SÃO PAULO – Os novos personagens que o governador eleito do Rio de Janeiro, Wilson Witzel (PSC), quer levar para as zonas conflitadas da cidade e do Estado, são figuras discretas. Atiradores de elite, os “snipers” na denominação em inglês, não têm nome, não devem ser vistos e quase sempre agem como sombras, confundidos com o cenário – ainda assim, são eficientes em seu trabalho: eliminar ameaças, matar pessoas. Podem atingir a cabeça de um homem a meio quilômetro de distância de tal forma que o alvo caia imóvel.
“Nesse caso, o objetivo é impedir a reação nervosa espontânea do dedo no gatilho de uma arma apontada para um refém ou da mão que segura o disparador de uma bomba”, explica um especialista do Centro de Instrução de Operações Especiais do Exército, em Niterói, na região metropolitana do Rio, onde são formados os caçadores, a tropa do tiro de precisão.
Homem calmo e de fala mansa, ele diz que “não há a menor dificuldade em fazer o trabalho para o qual a seleção é rigorosa e o treinamento muito severo”. Não é uma vida fácil e não está acessível a todos os interessados. A Marinha e a Aeronáutica, mais a Polícia Federal e as polícias estaduais mantêm quadros próprios dedicados a esse tipo de ação letal. Pouco se sabe a respeito de sua folha de serviços.
Nas Forças Armadas, há o reconhecimento formal de que snipers integraram o efetivo brasileiro na estabilização do Haiti, sob mandato da Organização das Nações Unidas (ONU). A missão de paz, encerrada em 2017, durou 13 anos.
Witzel quer formar times de atiradores para cumprir uma estranha missão: abater quem for visto portando fuzis em meio às favelas e comunidades do Rio. Não é tão simples. De acordo com a legislação vigente, a posse do rifle não autoriza o disparo letal – embora exija prisão. Criminalistas ouvidos pelo Estado acreditam que isso só seria possível em uma situação de exceção, como a declaração do estado de sítio ou do estado de defesa, quando há a supressão dos direitos constitucionais.

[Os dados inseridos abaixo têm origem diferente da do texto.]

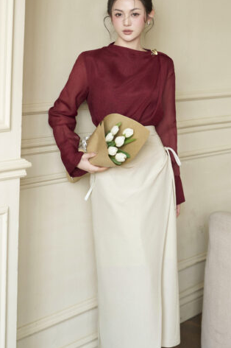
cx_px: 116
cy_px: 125
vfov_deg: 27.2
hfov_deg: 18.4
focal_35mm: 74
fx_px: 713
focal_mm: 50
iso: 400
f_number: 2.8
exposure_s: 1/160
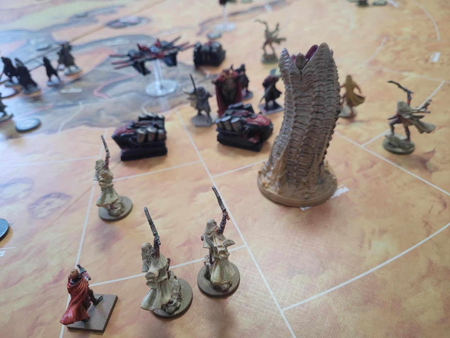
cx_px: 225
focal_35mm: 26
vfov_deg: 53.1
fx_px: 338
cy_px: 169
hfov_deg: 67.3
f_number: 1.8
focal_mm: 5.4
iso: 250
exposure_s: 1/50
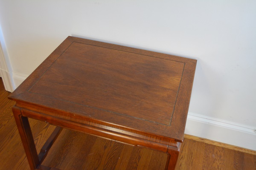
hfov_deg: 53.1
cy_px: 85
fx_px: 256
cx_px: 128
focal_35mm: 36
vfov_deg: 36.9
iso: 800
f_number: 4
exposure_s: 1/60
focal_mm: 24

Claro, em um confronto, vale o princípio da legítima defesa e da destruição da ameaça. O governador eleito, ele mesmo juiz federal, diz que trata-se de uma questão de interpretação da lei, e que prefere “defender o policial (que atirar para matar) no tribunal do que ir ao funeral dele”.
Os snipers das Forças Armadas atuam em situações de conflagração, apoiando a segurança da tropa e de autoridades, obtendo informações e neutralizando alvos selecionados. Os times policiais acrescentam “outro objeto” à lista, eventuais sequestradores que mantenham reféns sob risco. O tiro é feito quase sempre em duplas. O atirador e o observador, que fornece as informações de apoio – checagem da distância, interferências, direção do vento. Há certos padrões. O disparo deve ser feito na faixa de 300 metros para que a posição não seja detectada. A incidência de luz precisa ser considerada para evitar o reflexo na lente do sistema da mira. A dupla usa traje camuflado e às vezes uma espécie de cobertura para confundir um provável olheiro
No treino, de duração específica não explicitada (pode durar de 30 dias a três meses, informa um oficial dos Fuzileiros Navais) os alvos medem 50 centímetros. E são moveis. As Forças empregam cinco diferentes tipos de fuzis, entre os quais os imensos Barrett M82A1 .50 americanos. Todos os demais são de calibre padrão 7.62.
Exigências
Os militares e policiais candidatos à função de atiradores de precisão são voluntários. Tem entre 25 e 35 anos de idade. Precisam ter passado por outros níveis de qualificação nas forças de operações especiais. O condicionamento físico é exigente. Alimentação balanceada, peso ideal, pressão arterial normal são pré-requisitos.
“No momento do disparo, só o dedo indicador deve se movimentar; a respiração precisa estar no ritmo do batimento cardíaco e o acionamento do gatilho deve ser suave – tudo isso para evitar desvios de trajetória”, explica o especialista do Exército.
Para ele, “a possibilidade de o sniper confundir um guarda-chuva ou qualquer outra coisa com um fuzil é inexistente: a preparação ensaia essa eventualidade centenas de vezes”. O abandono durante o ciclo de instrução é alto. Em um dos cursos de três semanas do Batalhão de Infantaria Especial da Aeronáutica, em 2005, foram formados 14 atiradores. Houve quatro desligamentos.